Soal Latihan:
1) Jawab pertanyaan berikut berdasarkan berita tentang penunjukan Pj kepala daerah di Jatim di bawah.
(a) Di berapa kabupaten/kota Gubernur Jatim harus memilih Pj kepala daerah?
(b) Mengapa nama-nama yang sudah muncul disebut baru 95 persen pasti menjadi Pj?
(c) Siapa yang disebut untuk Pj Bupati Lamongan, dan apa jabatannya?
2) Teruskan berita tentang penunjukan Pj kepala daerah di Jatim di bawah, mulai setelah kalimat terakhirnya.

== Kutipan

Kewenangan Pj Sangat Terbatas

Foto: ilustrasi

Foto: ilustrasi

Pemprov Jatim, Bhirawa
Pertama kali dalam sejarah pemerintahan di Indonesia khususnya Jatim, Gubernur Jatim Dr H Soekarwo harus memilih Penjabat (Pj) kepala daerah di 19 kabupaten/kota. Ini mungkin menjadi sebuah dilema gubernur, mengingat ke-19 Pj tersebut harus dipilih dari pejabat eselon II di lingkungan Pemprov Jatim. Itu artinya ada 19 SKPD (Satuan Kerja Perangkat Daerah) yang harus ditinggal kepalanya.
Kendati demikian, jauh-jauh hari Gubernur Soekarwo telah membeberkan syarat-syarat pejabat eselon II yang dipilih jadi seorang Pj. Di antaranya adalah diambilkan dari jabatan yang SKPD-nya tidak memiliki bidang strategis seperti mengurus keuangan dan perencanaan. SKPD itu seperti Kepala Badan Perencanaan dan Pembangunan Daerah (Bappeda), Dinas Pendapatan (Dipenda) dan Badan Pengelolaan Keuangan dan Aset Daerah (BPKAD).
Saat ini, sudah muncul beberapa nama yang kemungkinan 95 persen pasti menjadi Pj. Kenapa 95 persen ?, karena hingga kini Surat Keputusan (SK) penetapan belum turun dari Menteri Dalam Negeri, bisa saja nama yang sudah beredar dan disebut Gubernur batal menjadi Pj karena suatu hal.
Nama-nama yang muncul itu yakni, Kepala Badan Perpustakaan dan Arsip Sujono untuk Pj Bupati Ngawi. Lalu, Kepala Biro Administrasi Pemerintahan Umum Setdaprov Jatim Suprianto untuk Pj Wali Kota Blitar, Kepala Dinas Perhubungan dan LLAJ Wahid Wahyudi untuk Pj Bupati  Lamongan dan Kepala Dinas Peternakan Maskur sebagai Pj Bupati Ponorogo, serta Assisten I Sekdaprov Bidang Pemerintahan Idrus sebagai Pj Bupati Kediri.

====
== Entri Hasil Ekstraksi

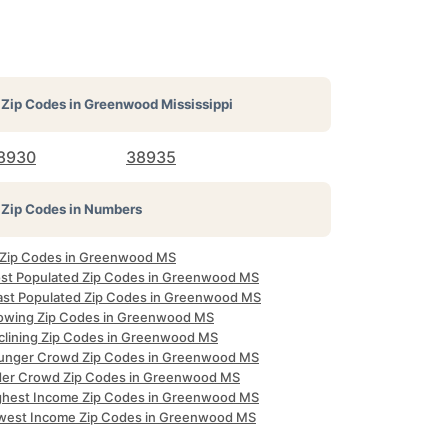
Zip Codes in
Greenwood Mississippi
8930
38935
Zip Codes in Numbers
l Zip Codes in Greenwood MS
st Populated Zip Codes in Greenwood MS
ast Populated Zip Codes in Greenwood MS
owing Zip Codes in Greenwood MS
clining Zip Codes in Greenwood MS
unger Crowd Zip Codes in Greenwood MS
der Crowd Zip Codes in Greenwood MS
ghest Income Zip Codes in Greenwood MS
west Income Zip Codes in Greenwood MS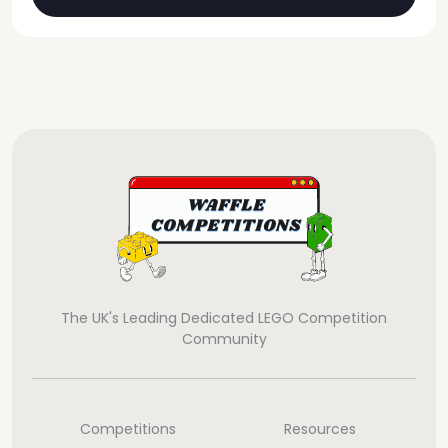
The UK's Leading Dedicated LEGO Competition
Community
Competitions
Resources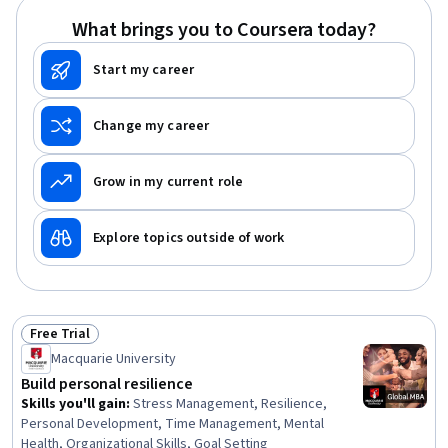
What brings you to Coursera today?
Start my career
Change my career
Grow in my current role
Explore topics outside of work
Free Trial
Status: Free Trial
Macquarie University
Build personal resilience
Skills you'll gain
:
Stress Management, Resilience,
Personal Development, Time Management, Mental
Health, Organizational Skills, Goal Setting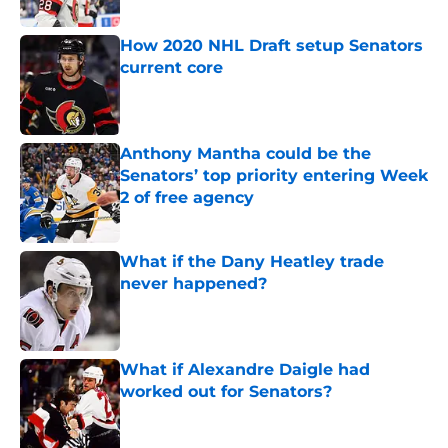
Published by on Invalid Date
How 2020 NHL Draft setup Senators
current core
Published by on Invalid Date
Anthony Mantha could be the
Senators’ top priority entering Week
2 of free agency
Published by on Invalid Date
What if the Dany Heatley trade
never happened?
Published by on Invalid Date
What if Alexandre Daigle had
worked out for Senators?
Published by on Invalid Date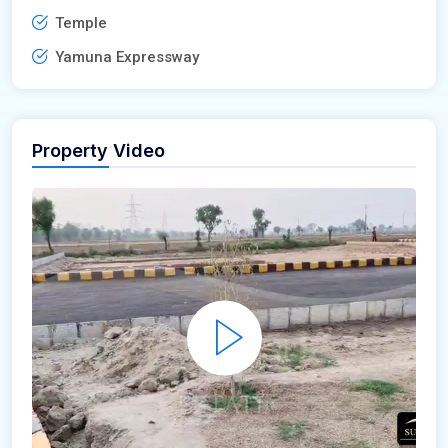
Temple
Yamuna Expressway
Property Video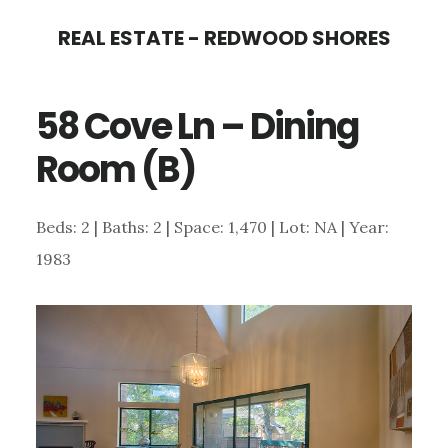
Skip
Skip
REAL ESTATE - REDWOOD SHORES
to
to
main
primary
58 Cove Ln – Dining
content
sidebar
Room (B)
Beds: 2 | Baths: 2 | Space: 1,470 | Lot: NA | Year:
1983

====

Jawaban Tiap Soal:
1)
(a) Di 19 kabupaten/kota.
(b) Karena Surat Keputusan (SK) penetapan dari Menteri Dalam Negeri belum turun, sehingga nama yang sudah beredar bisa saja batal menjadi Pj.
(c) Wahid Wahyudi, Kepala Dinas Perhubungan dan LLAJ.

2)
Berbicara soal Pj kepala daerah, pasti akan berhubungan dengan kewenangan apa saja yang boleh dan tidak dilakukan. Diolah dari berbagai sumber, ada dua produk hukum yang bisa dijadikan dasar untuk melihat kewenangan seorang kepala daerah dengan status Pj.
Pertama, sesuai Undang-Undang No 32 Tahun 2004 tentang Pemerintahan Daerah dan Kedua, Peraturan Pemerintah No 49 Tahun 2008 tentang Perubahan Peraturan Pemerintah No 6 Tahun 2005 tentang Pemilihan, Pengesahan, Pengangkatan, dan Pemberhentian Kepala Daerah dan Wakil Kepala Daerah.
Rambu-rambu menjadi seorang Pj ini penting, mengingat terkadang ada kejadian selama ini di berbagai daerah, posisi ini dimanfaatkan dan diklaim bahwa setelah yang bersangkutan menjabat sebagai Pj kepala daerah, dia akan memiliki kewenangan yang penuh sama persis dengan pejabat definitif. Padahal, kewenangan mereka sangatlah terbatas.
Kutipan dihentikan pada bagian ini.